I may even try and blog again tomorrow, although, now that I said that I won't. Probably. Maybe. We'll see...


  1. It rained here too ... much to Matt's delight because far less kids rang our doorbell( and I had an extra box of candy for him to eat). One kid actually opened my door because I wasn't fast enough to get there first (the odacity!) Have a great day Jude!

  2. Yep, we saw our fair share of prosti-tots. And Sean was all about the football jersey wearing teens not doing Halloween justice.

    And yeah, the kids have NO idea how much candy big mama has consumed. HA! Now I know why our parents always raked through looking for "razorblades."

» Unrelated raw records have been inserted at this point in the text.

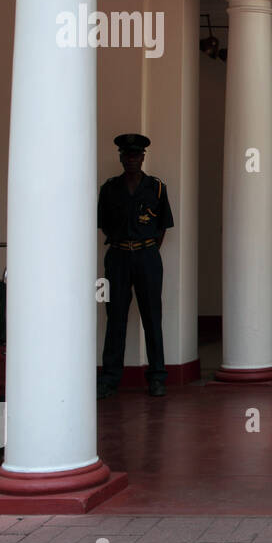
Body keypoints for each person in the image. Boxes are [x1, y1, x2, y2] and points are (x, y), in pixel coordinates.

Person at [97, 133, 174, 398]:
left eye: (136, 155)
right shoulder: (109, 189)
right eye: (126, 155)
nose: (131, 160)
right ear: (120, 157)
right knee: (114, 318)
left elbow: (162, 226)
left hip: (147, 257)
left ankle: (157, 377)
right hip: (117, 257)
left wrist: (146, 249)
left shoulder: (157, 188)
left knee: (152, 317)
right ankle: (109, 379)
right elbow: (104, 224)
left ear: (143, 157)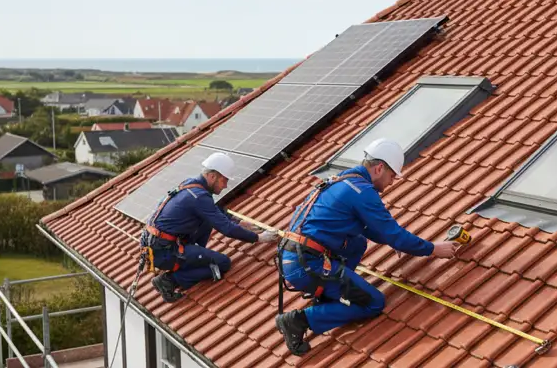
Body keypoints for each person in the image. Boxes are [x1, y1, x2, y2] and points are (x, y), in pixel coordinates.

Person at [274, 138, 460, 356]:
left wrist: (391, 239)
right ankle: (298, 320)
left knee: (358, 242)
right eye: (391, 176)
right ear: (379, 168)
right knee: (374, 302)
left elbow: (370, 228)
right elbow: (393, 232)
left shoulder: (341, 180)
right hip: (308, 265)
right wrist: (433, 249)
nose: (391, 182)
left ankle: (329, 295)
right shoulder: (362, 191)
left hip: (295, 255)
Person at [142, 152, 278, 302]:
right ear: (212, 176)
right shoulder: (199, 196)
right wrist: (259, 238)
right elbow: (227, 229)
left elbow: (213, 211)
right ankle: (169, 280)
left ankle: (195, 256)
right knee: (223, 263)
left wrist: (239, 222)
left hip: (157, 246)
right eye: (224, 180)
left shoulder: (192, 186)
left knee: (206, 220)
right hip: (164, 253)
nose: (225, 185)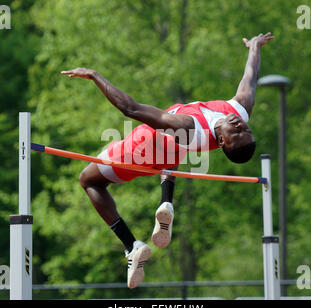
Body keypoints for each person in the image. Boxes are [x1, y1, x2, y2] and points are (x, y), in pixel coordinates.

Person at [61, 32, 274, 289]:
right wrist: (254, 47)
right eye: (245, 130)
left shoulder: (188, 126)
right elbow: (250, 78)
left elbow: (132, 109)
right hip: (169, 153)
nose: (240, 126)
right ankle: (166, 203)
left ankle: (132, 245)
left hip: (139, 149)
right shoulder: (239, 111)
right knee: (172, 144)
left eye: (236, 134)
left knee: (88, 180)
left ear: (221, 142)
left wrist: (94, 75)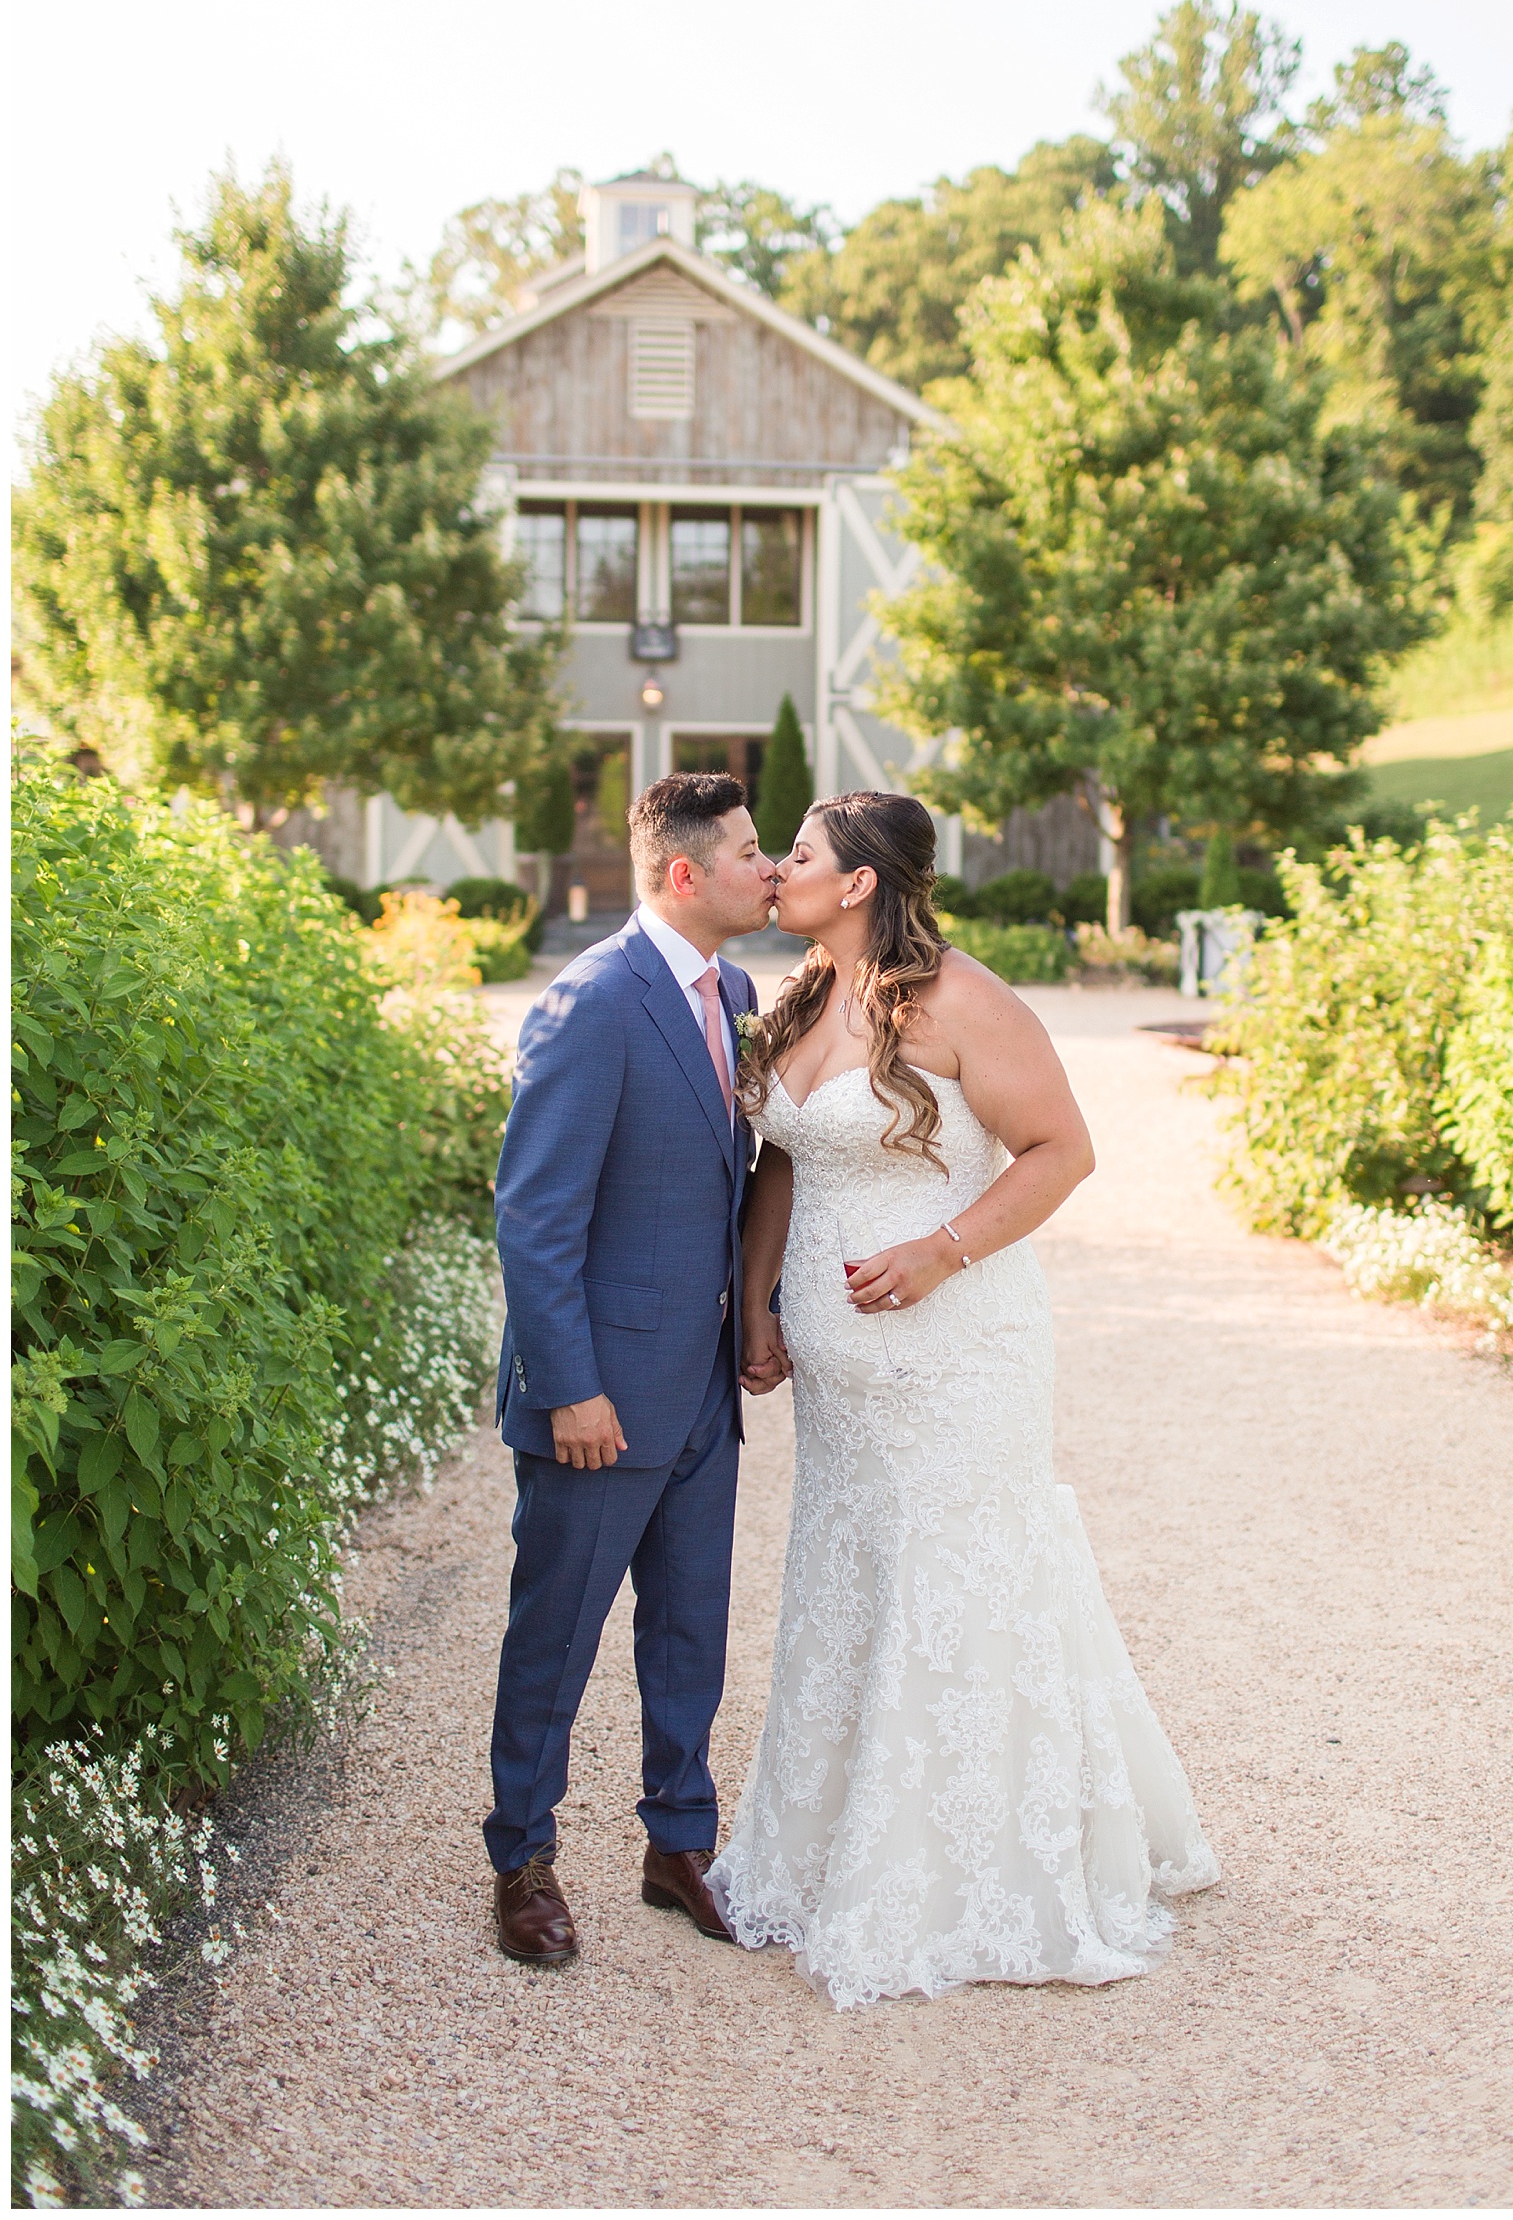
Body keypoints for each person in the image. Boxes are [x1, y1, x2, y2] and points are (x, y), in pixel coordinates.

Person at [712, 790, 1219, 2006]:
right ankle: (832, 1844)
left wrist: (943, 1247)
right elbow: (788, 1155)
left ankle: (966, 1870)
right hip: (843, 1381)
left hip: (960, 1352)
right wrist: (759, 1299)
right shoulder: (803, 998)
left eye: (800, 854)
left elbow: (1063, 1150)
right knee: (850, 1579)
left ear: (859, 884)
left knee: (960, 1579)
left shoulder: (961, 1000)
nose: (776, 868)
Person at [483, 772, 777, 1964]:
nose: (772, 869)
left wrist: (754, 1317)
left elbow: (732, 1173)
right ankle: (521, 1858)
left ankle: (678, 1843)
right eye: (756, 851)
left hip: (704, 1378)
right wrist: (571, 1385)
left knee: (693, 1626)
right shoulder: (592, 1002)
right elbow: (533, 1215)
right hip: (597, 1396)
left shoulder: (740, 989)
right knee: (556, 1632)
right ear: (686, 873)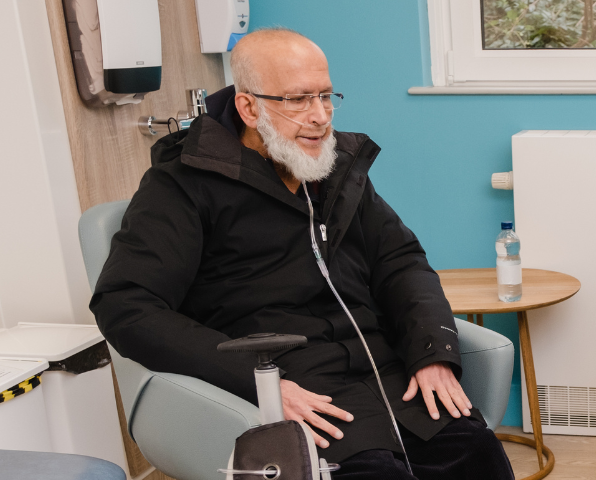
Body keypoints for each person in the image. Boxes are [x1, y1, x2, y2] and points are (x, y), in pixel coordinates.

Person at [90, 28, 513, 480]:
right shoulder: (181, 187)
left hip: (388, 377)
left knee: (476, 454)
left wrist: (431, 352)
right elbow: (126, 306)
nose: (320, 117)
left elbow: (401, 261)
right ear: (249, 107)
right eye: (298, 100)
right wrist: (261, 387)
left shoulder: (336, 170)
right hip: (290, 391)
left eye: (326, 96)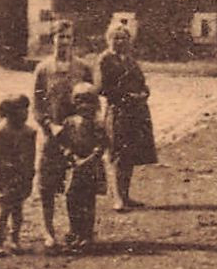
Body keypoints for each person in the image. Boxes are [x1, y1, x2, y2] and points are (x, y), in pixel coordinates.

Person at [32, 20, 94, 248]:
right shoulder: (43, 69)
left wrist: (86, 125)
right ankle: (48, 231)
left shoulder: (83, 68)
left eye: (68, 37)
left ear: (73, 40)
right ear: (53, 39)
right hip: (52, 132)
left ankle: (77, 230)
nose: (64, 42)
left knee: (80, 184)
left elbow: (92, 101)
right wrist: (49, 126)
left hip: (77, 133)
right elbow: (37, 105)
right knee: (47, 184)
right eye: (60, 37)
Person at [96, 14, 157, 212]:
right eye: (116, 37)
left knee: (130, 155)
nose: (120, 41)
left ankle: (126, 194)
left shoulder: (130, 60)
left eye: (124, 37)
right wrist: (126, 96)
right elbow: (101, 88)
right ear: (109, 39)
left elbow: (142, 81)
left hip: (136, 112)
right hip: (118, 111)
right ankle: (117, 198)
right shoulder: (105, 60)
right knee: (117, 155)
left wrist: (143, 93)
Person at [57, 83, 108, 252]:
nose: (85, 106)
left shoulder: (97, 124)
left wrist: (89, 159)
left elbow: (101, 146)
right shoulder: (69, 122)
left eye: (89, 102)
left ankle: (86, 234)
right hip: (73, 166)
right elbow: (62, 143)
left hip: (90, 166)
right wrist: (70, 155)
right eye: (80, 102)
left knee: (88, 200)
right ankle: (75, 230)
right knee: (72, 199)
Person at [0, 94, 36, 257]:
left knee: (18, 209)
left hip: (21, 175)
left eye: (26, 109)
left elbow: (30, 156)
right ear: (10, 113)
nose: (25, 113)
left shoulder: (29, 132)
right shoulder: (0, 132)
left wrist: (29, 175)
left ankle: (15, 239)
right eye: (21, 110)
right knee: (4, 209)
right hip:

  3. Oh girl, I am so with you. I have so many kids that come to the door and don't say Trick or Treat. Where's the fun in that. That said, however, I truly look forward to the day when I can parade around the neighborhood with my Granddaughter (and no she will not wear anything resembling a hooker. Grandma does have exquisite taste if nothing else), and I will NOT hold out a quilted bag for Candy...I will simply steal the candy from my aforesaid Granddaughter's bag....just like a mom...Love the post and thanks so much for your sweet comment about my beautiful girl. I am truly in love with her. (Seriously, Im looking already at Honda 50's and I found a place where you can buy the pink and black fenders and tank and such. ) Nothing too good for my girl...heeheehee

    We should possibly set up a meet in the year say, oh 2029 for Marley And Alden. I think there is a perfect age spread between them. And I would love for Marley to know a kid that's been raised by a wonderful mom. Oh....we could do the Halloween thing then too. OK now I'm just making myself laugh. HEEHEEHEE

  4. thankfully no rain here but i wasn't feeling so hot....
    and girl..i cannot stop laughing at this post..... crack me up

  5. I completely agree! We will be wearing the CUTEST shoes while all our friends are spending their money on expensive clothes, tampons and makeup on their girls! we will just get to sit back and smile.

    I passed out candy (unwillingly) to a testosterone filled teen boy, who wore his sport uniform. I told him his costume was lame and he said "would you like for me to strip tease instead?" really? Really? He was accompanied by a slew of teenage girls ....

  6. Ah.. Jude.... I love you and your words.